* start Given records *

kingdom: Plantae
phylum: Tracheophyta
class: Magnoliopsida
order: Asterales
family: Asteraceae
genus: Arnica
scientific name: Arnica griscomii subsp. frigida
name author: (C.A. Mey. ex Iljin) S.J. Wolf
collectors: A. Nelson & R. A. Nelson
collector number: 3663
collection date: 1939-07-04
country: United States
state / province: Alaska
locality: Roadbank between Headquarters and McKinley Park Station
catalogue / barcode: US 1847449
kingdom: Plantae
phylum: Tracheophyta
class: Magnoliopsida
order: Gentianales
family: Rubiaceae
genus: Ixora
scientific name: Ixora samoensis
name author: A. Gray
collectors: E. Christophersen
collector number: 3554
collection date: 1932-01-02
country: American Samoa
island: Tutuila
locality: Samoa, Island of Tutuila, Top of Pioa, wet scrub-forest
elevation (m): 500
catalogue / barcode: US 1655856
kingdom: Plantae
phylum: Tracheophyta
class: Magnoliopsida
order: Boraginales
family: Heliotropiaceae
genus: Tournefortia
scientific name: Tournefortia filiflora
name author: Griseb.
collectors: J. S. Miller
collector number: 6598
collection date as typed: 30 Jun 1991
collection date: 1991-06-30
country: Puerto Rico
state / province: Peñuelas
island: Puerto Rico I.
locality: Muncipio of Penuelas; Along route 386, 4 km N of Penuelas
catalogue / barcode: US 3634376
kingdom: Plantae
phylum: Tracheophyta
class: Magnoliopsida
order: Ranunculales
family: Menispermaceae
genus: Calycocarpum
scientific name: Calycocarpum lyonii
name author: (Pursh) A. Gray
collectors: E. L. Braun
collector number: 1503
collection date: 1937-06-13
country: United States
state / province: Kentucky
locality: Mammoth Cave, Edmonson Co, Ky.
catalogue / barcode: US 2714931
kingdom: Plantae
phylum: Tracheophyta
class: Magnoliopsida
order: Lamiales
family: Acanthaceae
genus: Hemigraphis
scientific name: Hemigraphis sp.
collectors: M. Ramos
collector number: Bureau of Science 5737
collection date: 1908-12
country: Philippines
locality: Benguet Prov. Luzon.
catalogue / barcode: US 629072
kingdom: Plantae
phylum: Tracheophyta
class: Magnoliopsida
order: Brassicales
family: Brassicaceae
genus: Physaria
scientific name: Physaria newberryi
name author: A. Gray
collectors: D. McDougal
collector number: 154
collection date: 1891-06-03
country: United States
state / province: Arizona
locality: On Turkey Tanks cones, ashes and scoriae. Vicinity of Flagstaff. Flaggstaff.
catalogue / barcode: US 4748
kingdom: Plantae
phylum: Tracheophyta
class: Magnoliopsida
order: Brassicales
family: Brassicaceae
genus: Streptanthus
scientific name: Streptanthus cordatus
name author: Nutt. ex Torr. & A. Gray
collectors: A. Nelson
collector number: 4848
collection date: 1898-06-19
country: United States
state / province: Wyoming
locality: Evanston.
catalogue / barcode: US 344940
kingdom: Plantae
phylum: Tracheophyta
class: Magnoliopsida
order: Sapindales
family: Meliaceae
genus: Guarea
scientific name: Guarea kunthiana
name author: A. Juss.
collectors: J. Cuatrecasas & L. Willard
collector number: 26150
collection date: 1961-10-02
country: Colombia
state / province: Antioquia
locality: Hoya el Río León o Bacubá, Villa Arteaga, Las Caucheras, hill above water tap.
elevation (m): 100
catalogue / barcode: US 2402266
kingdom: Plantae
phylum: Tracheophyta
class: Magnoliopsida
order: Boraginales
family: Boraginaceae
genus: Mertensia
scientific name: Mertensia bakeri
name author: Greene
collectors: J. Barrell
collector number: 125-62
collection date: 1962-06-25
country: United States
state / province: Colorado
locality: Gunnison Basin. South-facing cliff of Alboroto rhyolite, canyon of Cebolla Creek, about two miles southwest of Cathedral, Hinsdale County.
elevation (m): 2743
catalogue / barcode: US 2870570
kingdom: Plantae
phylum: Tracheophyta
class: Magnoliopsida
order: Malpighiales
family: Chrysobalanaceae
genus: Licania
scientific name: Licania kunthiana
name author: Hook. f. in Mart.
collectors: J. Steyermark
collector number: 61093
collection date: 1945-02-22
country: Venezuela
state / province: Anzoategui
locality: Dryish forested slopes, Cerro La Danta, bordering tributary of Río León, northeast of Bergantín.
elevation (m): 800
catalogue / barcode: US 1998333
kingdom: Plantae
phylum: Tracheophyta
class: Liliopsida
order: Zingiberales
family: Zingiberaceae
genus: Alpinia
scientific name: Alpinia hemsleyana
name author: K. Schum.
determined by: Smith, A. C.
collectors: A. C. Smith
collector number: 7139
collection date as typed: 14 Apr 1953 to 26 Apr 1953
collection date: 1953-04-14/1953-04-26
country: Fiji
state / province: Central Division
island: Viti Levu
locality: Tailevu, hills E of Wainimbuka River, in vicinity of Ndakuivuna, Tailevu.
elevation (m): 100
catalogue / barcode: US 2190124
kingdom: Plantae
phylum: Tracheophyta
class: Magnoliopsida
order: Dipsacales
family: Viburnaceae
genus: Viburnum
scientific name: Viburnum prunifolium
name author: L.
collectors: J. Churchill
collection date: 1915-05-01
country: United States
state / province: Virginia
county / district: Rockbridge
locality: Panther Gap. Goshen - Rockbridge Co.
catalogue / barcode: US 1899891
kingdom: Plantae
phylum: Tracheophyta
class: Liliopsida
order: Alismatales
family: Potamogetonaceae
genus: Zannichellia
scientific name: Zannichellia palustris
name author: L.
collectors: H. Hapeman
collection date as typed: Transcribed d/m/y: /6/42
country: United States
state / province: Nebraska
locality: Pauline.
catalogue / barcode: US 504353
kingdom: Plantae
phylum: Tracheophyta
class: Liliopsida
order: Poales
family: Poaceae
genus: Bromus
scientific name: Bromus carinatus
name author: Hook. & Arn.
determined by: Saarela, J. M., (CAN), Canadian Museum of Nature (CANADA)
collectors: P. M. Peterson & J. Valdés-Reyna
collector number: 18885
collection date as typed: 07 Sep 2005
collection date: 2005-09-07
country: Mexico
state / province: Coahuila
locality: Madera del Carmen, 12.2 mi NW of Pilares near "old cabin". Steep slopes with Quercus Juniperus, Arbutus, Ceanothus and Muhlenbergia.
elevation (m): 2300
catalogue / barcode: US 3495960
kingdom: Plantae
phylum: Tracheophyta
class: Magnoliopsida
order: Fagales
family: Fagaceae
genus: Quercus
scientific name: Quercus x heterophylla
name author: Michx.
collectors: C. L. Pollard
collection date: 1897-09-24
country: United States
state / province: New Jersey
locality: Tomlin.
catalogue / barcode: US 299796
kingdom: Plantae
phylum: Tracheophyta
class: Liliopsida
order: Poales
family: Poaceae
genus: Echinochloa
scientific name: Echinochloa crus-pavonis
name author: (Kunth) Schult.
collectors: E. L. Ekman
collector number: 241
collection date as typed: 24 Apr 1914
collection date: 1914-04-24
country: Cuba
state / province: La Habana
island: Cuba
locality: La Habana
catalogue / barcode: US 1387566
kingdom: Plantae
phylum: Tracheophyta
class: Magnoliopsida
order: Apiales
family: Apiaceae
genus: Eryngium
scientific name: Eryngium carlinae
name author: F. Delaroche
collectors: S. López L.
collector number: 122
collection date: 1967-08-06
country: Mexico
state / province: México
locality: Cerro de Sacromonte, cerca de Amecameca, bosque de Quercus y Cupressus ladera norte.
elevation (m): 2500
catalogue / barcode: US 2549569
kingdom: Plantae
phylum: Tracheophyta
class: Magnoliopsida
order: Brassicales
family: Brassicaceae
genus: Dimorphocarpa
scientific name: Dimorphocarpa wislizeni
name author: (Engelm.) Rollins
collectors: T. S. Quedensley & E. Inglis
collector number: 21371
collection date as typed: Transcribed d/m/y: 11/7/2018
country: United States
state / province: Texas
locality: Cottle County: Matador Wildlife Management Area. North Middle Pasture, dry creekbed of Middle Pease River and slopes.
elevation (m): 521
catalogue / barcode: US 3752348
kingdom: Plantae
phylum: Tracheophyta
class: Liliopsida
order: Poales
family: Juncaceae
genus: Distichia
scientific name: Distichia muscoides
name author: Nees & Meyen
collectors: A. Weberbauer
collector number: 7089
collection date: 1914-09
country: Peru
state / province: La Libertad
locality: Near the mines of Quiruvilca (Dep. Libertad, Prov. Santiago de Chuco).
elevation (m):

* end Given records *

Exercise instructions:
Rewrite the entries from the first line up to and including the line with "scientific name: Calycocarpum lyonii", changing "collector number" to "collection number" and leaving everything else as it is.

Final answer:
kingdom: Plantae
phylum: Tracheophyta
class: Magnoliopsida
order: Asterales
family: Asteraceae
genus: Arnica
scientific name: Arnica griscomii subsp. frigida
name author: (C.A. Mey. ex Iljin) S.J. Wolf
collectors: A. Nelson & R. A. Nelson
collection number: 3663
collection date: 1939-07-04
country: United States
state / province: Alaska
locality: Roadbank between Headquarters and McKinley Park Station
catalogue / barcode: US 1847449
kingdom: Plantae
phylum: Tracheophyta
class: Magnoliopsida
order: Gentianales
family: Rubiaceae
genus: Ixora
scientific name: Ixora samoensis
name author: A. Gray
collectors: E. Christophersen
collection number: 3554
collection date: 1932-01-02
country: American Samoa
island: Tutuila
locality: Samoa, Island of Tutuila, Top of Pioa, wet scrub-forest
elevation (m): 500
catalogue / barcode: US 1655856
kingdom: Plantae
phylum: Tracheophyta
class: Magnoliopsida
order: Boraginales
family: Heliotropiaceae
genus: Tournefortia
scientific name: Tournefortia filiflora
name author: Griseb.
collectors: J. S. Miller
collection number: 6598
collection date as typed: 30 Jun 1991
collection date: 1991-06-30
country: Puerto Rico
state / province: Peñuelas
island: Puerto Rico I.
locality: Muncipio of Penuelas; Along route 386, 4 km N of Penuelas
catalogue / barcode: US 3634376
kingdom: Plantae
phylum: Tracheophyta
class: Magnoliopsida
order: Ranunculales
family: Menispermaceae
genus: Calycocarpum
scientific name: Calycocarpum lyonii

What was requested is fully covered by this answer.